■ Items from a dataset ■
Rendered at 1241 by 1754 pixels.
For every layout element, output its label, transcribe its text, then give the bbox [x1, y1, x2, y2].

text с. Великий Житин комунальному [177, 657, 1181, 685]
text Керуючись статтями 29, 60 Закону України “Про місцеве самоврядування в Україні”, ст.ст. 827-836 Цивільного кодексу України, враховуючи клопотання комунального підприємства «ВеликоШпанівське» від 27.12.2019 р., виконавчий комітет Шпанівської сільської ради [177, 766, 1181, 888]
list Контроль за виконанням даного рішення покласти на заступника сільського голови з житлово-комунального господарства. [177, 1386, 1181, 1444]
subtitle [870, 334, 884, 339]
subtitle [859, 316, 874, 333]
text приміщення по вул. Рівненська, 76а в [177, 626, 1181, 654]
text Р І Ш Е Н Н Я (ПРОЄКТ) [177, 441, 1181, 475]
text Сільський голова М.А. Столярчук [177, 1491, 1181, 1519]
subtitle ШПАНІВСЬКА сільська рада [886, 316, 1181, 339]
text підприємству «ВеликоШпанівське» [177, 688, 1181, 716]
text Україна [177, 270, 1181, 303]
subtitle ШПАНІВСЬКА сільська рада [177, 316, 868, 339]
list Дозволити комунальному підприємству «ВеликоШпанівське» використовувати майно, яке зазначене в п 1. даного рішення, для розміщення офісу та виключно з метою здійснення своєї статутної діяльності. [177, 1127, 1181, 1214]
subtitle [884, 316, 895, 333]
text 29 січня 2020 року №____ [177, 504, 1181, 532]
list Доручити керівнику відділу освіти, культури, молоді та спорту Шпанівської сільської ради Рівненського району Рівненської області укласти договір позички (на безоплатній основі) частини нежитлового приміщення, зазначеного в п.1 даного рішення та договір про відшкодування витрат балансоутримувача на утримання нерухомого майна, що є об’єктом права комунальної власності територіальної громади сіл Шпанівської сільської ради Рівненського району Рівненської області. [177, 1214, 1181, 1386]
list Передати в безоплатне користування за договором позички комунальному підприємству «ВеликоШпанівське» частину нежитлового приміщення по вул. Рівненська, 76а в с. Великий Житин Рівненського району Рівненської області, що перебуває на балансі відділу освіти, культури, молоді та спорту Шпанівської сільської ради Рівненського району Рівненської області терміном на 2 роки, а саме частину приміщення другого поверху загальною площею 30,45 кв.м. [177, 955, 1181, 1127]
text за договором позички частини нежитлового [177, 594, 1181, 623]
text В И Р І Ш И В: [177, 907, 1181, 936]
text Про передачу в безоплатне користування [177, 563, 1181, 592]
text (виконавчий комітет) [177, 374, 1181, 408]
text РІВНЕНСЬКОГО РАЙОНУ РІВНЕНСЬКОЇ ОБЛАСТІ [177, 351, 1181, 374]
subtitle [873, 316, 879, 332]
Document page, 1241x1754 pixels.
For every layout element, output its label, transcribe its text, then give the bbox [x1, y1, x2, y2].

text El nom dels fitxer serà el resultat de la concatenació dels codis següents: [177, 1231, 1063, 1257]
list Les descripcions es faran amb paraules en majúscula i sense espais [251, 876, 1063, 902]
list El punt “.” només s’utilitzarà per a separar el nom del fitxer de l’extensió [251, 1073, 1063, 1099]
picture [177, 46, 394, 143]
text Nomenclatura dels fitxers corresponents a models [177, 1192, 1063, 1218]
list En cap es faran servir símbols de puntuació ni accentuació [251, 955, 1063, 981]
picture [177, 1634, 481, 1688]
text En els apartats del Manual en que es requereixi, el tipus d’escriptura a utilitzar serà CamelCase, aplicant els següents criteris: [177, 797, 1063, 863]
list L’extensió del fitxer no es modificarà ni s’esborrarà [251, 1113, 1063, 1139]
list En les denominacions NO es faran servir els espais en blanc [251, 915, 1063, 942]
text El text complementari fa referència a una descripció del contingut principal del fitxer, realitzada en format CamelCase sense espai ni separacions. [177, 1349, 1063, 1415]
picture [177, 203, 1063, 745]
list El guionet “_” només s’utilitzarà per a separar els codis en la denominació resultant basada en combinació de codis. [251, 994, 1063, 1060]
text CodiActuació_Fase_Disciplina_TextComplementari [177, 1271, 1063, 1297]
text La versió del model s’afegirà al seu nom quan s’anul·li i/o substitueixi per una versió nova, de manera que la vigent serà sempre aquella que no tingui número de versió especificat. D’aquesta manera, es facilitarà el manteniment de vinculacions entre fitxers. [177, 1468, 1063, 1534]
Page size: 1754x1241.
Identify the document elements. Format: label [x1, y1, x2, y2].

■ Your assignment ■
Line by line, repeat the data exactly.

■ Exercise answer ■
Rendered at 1241 by 1754 pixels.
For every layout element, output its label, transcribe its text, then give the bbox [x1, y1, x2, y2].

text с. Великий Житин комунальному [177, 657, 1181, 685]
text Керуючись статтями 29, 60 Закону України “Про місцеве самоврядування в Україні”, ст.ст. 827-836 Цивільного кодексу України, враховуючи клопотання комунального підприємства «ВеликоШпанівське» від 27.12.2019 р., виконавчий комітет Шпанівської сільської ради [177, 766, 1181, 888]
list Контроль за виконанням даного рішення покласти на заступника сільського голови з житлово-комунального господарства. [177, 1386, 1181, 1444]
subtitle [870, 334, 884, 339]
subtitle [859, 316, 874, 333]
text приміщення по вул. Рівненська, 76а в [177, 626, 1181, 654]
text Р І Ш Е Н Н Я (ПРОЄКТ) [177, 441, 1181, 475]
text Сільський голова М.А. Столярчук [177, 1491, 1181, 1519]
subtitle ШПАНІВСЬКА сільська рада [886, 316, 1181, 339]
text підприємству «ВеликоШпанівське» [177, 688, 1181, 716]
text Україна [177, 270, 1181, 303]
subtitle ШПАНІВСЬКА сільська рада [177, 316, 868, 339]
list Дозволити комунальному підприємству «ВеликоШпанівське» використовувати майно, яке зазначене в п 1. даного рішення, для розміщення офісу та виключно з метою здійснення своєї статутної діяльності. [177, 1127, 1181, 1214]
subtitle [884, 316, 895, 333]
text 29 січня 2020 року №____ [177, 504, 1181, 532]
list Доручити керівнику відділу освіти, культури, молоді та спорту Шпанівської сільської ради Рівненського району Рівненської області укласти договір позички (на безоплатній основі) частини нежитлового приміщення, зазначеного в п.1 даного рішення та договір про відшкодування витрат балансоутримувача на утримання нерухомого майна, що є об’єктом права комунальної власності територіальної громади сіл Шпанівської сільської ради Рівненського району Рівненської області. [177, 1214, 1181, 1386]
list Передати в безоплатне користування за договором позички комунальному підприємству «ВеликоШпанівське» частину нежитлового приміщення по вул. Рівненська, 76а в с. Великий Житин Рівненського району Рівненської області, що перебуває на балансі відділу освіти, культури, молоді та спорту Шпанівської сільської ради Рівненського району Рівненської області терміном на 2 роки, а саме частину приміщення другого поверху загальною площею 30,45 кв.м. [177, 955, 1181, 1127]
text за договором позички частини нежитлового [177, 594, 1181, 623]
text В И Р І Ш И В: [177, 907, 1181, 936]
text Про передачу в безоплатне користування [177, 563, 1181, 592]
text (виконавчий комітет) [177, 374, 1181, 408]
text РІВНЕНСЬКОГО РАЙОНУ РІВНЕНСЬКОЇ ОБЛАСТІ [177, 351, 1181, 374]
subtitle [873, 316, 879, 332]
Document page, 1241x1754 pixels.
For every layout element, output its label, transcribe its text, then give the bbox [x1, y1, x2, y2].

text El nom dels fitxer serà el resultat de la concatenació dels codis següents: [177, 1231, 1063, 1257]
list Les descripcions es faran amb paraules en majúscula i sense espais [251, 876, 1063, 902]
list El punt “.” només s’utilitzarà per a separar el nom del fitxer de l’extensió [251, 1073, 1063, 1099]
picture [177, 46, 394, 143]
text Nomenclatura dels fitxers corresponents a models [177, 1192, 1063, 1218]
list En cap es faran servir símbols de puntuació ni accentuació [251, 955, 1063, 981]
picture [177, 1634, 481, 1688]
text En els apartats del Manual en que es requereixi, el tipus d’escriptura a utilitzar serà CamelCase, aplicant els següents criteris: [177, 797, 1063, 863]
list L’extensió del fitxer no es modificarà ni s’esborrarà [251, 1113, 1063, 1139]
list En les denominacions NO es faran servir els espais en blanc [251, 915, 1063, 942]
text El text complementari fa referència a una descripció del contingut principal del fitxer, realitzada en format CamelCase sense espai ni separacions. [177, 1349, 1063, 1415]
picture [177, 203, 1063, 745]
list El guionet “_” només s’utilitzarà per a separar els codis en la denominació resultant basada en combinació de codis. [251, 994, 1063, 1060]
text CodiActuació_Fase_Disciplina_TextComplementari [177, 1271, 1063, 1297]
text La versió del model s’afegirà al seu nom quan s’anul·li i/o substitueixi per una versió nova, de manera que la vigent serà sempre aquella que no tingui número de versió especificat. D’aquesta manera, es facilitarà el manteniment de vinculacions entre fitxers. [177, 1468, 1063, 1534]
Page size: 1754x1241.
Identify the document elements. Format: label [x1, y1, x2, y2].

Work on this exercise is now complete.